O mago, o poeta e o "serial killer"

MANUEL DA COSTA PINTO
COLUNISTA DA FOLHA

A editora Asa, do Porto, vem publicando em Portugal a coleção "Literatura ou Morte", da Companhia das Letras, na qual autores contemporâneos transformam grandes escritores em personagens de intrigas policiais -como em "Borges e os Orangotangos Eternos", de Luis Fernando Verissimo, e "Os Leopardos de Kafka", do colunista da Folha Moacyr Scliar.
O projeto gráfico é idêntico e os títulos são praticamente os mesmos, mas a Asa resolveu dar uma contribuição para a coleção, convidando o jornalista e romancista Manuel Jorge Marmelo para escrever uma narrativa dentro dos mesmos moldes.
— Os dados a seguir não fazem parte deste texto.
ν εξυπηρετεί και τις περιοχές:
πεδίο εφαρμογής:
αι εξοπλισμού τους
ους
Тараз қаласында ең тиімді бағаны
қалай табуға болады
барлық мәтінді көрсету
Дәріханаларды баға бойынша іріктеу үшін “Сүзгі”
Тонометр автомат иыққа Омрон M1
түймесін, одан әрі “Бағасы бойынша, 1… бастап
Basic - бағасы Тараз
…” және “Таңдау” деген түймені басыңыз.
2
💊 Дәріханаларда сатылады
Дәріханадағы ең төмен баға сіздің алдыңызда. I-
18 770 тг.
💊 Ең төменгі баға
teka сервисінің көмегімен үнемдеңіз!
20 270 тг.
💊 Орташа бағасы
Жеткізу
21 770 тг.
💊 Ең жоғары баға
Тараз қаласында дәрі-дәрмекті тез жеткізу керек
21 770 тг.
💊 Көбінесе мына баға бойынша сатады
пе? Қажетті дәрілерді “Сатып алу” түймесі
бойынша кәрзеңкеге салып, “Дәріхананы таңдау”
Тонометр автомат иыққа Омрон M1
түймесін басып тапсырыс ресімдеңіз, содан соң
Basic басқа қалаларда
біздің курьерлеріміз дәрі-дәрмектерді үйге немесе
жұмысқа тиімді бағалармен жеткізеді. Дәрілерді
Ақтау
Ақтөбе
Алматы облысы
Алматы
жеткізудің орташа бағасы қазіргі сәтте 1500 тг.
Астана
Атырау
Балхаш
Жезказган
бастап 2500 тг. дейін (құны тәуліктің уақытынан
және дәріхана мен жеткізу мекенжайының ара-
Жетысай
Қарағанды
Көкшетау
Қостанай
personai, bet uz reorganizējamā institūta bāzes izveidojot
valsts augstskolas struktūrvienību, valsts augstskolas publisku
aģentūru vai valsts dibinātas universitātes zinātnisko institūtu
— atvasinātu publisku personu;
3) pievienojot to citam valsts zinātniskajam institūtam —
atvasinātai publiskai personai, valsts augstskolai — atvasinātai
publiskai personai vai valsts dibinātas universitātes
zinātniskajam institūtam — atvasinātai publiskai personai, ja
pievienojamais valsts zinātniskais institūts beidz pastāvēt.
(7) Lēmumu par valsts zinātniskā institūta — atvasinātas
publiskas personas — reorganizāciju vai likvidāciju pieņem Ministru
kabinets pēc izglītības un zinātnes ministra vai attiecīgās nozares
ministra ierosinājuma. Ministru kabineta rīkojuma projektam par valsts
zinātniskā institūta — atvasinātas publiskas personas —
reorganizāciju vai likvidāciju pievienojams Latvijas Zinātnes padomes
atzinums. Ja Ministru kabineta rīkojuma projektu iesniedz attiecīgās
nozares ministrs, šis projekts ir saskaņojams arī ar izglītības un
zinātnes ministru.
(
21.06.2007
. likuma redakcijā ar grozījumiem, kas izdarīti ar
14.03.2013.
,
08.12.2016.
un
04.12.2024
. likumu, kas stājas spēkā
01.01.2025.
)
O resultado é "Os Fantasmas de Pessoa", livro que parte de um episódio real da vida do poeta português: seu encontro com o mago inglês Aleister Crowley, em Lisboa, em 1930.
A trajetória de Crowley é, por si só, um romance. Nascido em 1875, praticou todo tipo de ocultismo, misturando subversão e charlatanismo. Dizem seus biógrafos que, quando criança, costumava cuspir na água-benta para atrair a ira divina. Adulto, queria ser chamado de "Besta 666" (em referência ao Apocalipse) e, após freqüentar sociedades secretas da tradição Rosa Cruz, escreveu um livro de memórias cujo subtítulo nada modesto era "Uma Auto-Hagiografia" (ou seja, a autobiografia de um santo).
Batizadas de "Confissões", essas memórias seriam lidas por Fernando Pessoa, que identificou um erro no mapa astral de Crowley. Segue-se uma troca de correspondências entre os dois, culminando no desembarque de Crowley em Portugal, onde simula seu desaparecimento na Boca do Inferno (formação rochosa de Cascais), após deixar um enigmático bilhete para o poeta.
Por mais inverossímil que seja, isso é rigorosamente verdade e ressurge de forma romanceada no livro de Marmelo. A partir desses dados, porém, ele mistura traços biográficos das duas personagens, transformando o livro numa rede de citações ocultas que fará as delícias dos decifradores.
Assim, Crowley (que Marmelo estranhamente grafa "Crawley") surge como última reencarnação de um conde siciliano que, depois de peregrinações pelo Oriente Médio e de fundar em Viena a Ordem Maçônica Egipcíaca, acaba seus dias em Roma, onde morre na prisão suspirando a frase "Quero acabar entre as rosas, porque as amei na infância".
Ocorre que este é o primeiro verso de um poema de Álvaro de Campos, um dos heterônimos de Pessoa. Ou seja, o "antepassado" do mago é também precursor de um desses poetas imaginários, com biografia e obra autônoma, que o escritor português inventou para expressar a pluralidade da experiência moderna.
De resto, as simpatias de Pessoa por astrologia, teosofia e ciências ocultas (a ponto de ter criado como "alter ego" o astrólogo Rafael Baldaya) sugerem que os heterônimos eram fantasmas bem reais, aos quais Marmelo acrescenta mais um: o fantasma do homossexualismo, que estaria revelado nas cartas desaparecidas que ele escreveu para o poeta suicida Mário de Sá-Carneiro -cartas que, em mais um cruzamento entre verdade e ficção, estariam em poder de Crowley.
Não bastasse essa barafunda, Marmelo introduz outro elemento. Segundo nota introdutória, a narrativa do encontro de Pessoa com Crowley seria um romance inacabado, cujos manuscritos tinham sido encontrados nos escombros de um prédio, no Porto, ao lado de um diário em que o autor comentava seu projeto.
"Os Fantasmas..." alterna, portanto, a história romanesca e trechos do diário -e é aqui que aparece a parte criminosa da trama, pois o anônimo autor é, como o mago inglês, um charlatão sedento de fama, que vai cometendo assassinatos à maneira de um "serial killer", deixando nas mãos de suas vítimas trechos de poemas de Pessoa e de escritos de Crowley, de modo a chamar a atenção para o romance em gestação.
Seria um outro tipo de crime revelar o desfecho de um livro de suspense. Resta torcer, portanto, que a Companhia das Letras publique por aqui essa intrincada e envolvente versão lusitana de "Literatura ou Morte".


Os Fantasmas de Pessoa
    
Autor: Manuel Jorge Marmelo
Editora: Asa
Quanto: 10 euros (cerca de R$ 36); 128 págs.